The impact of streamwise convex curvature on the supersonic turbulent boundary layer

Abstract

With an inflow Mach number of 2.95, the isolated impacts of the convex curvature and the streamwise favorable pressure gradient on the supersonic turbulent boundary layer are experimentally investigated by employing particle image velocimetry. An experiment on the convex turbulent boundary layer with a zero streamwise pressure gradient is carefully arranged to investigate the impact of the streamline curvature. The results are compared with the favorable-pressure-gradient case (with pressure gradient parameter β = −0.60). For both of the zero-pressure-gradient and the favorable-pressure-gradient convex boundary layers, the log law is found to be well preserved in the streamwise velocity profile with inner scaling. The streamline convex curvature and the streamwise favorable pressure gradient are found to have similar impacts on the distribution of mean streamwise velocity. They both weaken the boundary layer’s wake strength, as well as the principal strain rate in the near wall region. While both of the convex streamline curvature and the favorable pressure gradient are observed to dampen the streamwise turbulent fluctuation, their effects on the normal fluctuation are opposite.

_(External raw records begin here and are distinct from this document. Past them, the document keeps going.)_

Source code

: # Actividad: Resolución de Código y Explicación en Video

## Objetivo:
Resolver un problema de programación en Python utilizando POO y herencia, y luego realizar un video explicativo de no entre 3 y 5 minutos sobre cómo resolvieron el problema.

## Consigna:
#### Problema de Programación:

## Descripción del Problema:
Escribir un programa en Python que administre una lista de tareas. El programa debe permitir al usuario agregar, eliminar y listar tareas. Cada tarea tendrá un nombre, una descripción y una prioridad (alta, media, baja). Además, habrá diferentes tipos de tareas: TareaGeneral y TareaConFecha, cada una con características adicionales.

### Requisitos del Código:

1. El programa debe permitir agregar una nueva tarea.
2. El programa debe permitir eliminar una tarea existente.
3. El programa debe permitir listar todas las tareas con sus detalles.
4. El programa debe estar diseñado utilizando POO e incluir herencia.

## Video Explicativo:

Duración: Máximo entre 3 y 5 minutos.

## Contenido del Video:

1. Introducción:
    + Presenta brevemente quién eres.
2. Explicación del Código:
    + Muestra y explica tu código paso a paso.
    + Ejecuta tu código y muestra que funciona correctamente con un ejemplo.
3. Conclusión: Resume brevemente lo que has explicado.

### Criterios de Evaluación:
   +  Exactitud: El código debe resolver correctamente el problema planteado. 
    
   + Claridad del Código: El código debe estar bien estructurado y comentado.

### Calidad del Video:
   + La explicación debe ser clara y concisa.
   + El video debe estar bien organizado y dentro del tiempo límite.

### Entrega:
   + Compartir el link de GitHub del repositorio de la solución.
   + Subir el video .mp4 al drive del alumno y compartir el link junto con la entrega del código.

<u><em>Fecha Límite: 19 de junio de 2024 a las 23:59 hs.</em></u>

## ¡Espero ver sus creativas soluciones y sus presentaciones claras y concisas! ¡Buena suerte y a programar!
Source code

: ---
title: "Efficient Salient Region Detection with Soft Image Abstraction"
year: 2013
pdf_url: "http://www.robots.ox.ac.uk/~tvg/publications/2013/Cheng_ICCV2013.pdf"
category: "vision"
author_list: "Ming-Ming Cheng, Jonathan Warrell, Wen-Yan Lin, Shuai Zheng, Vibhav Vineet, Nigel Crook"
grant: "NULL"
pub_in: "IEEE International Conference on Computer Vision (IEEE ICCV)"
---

The convex curvature reinforces the normal fluctuation, and its strengthening effect is much stronger than the relaxation effect of the favorable pressure gradient. Retrograde vortices are notably weakened by the favorable pressure gradient, which contributes to the relaxation of turbulence. The impacts of the streamline convex curvature and the streamwise favorable pressure gradient are more notable in the outer layer, while in the near wall region their contributions are weakened.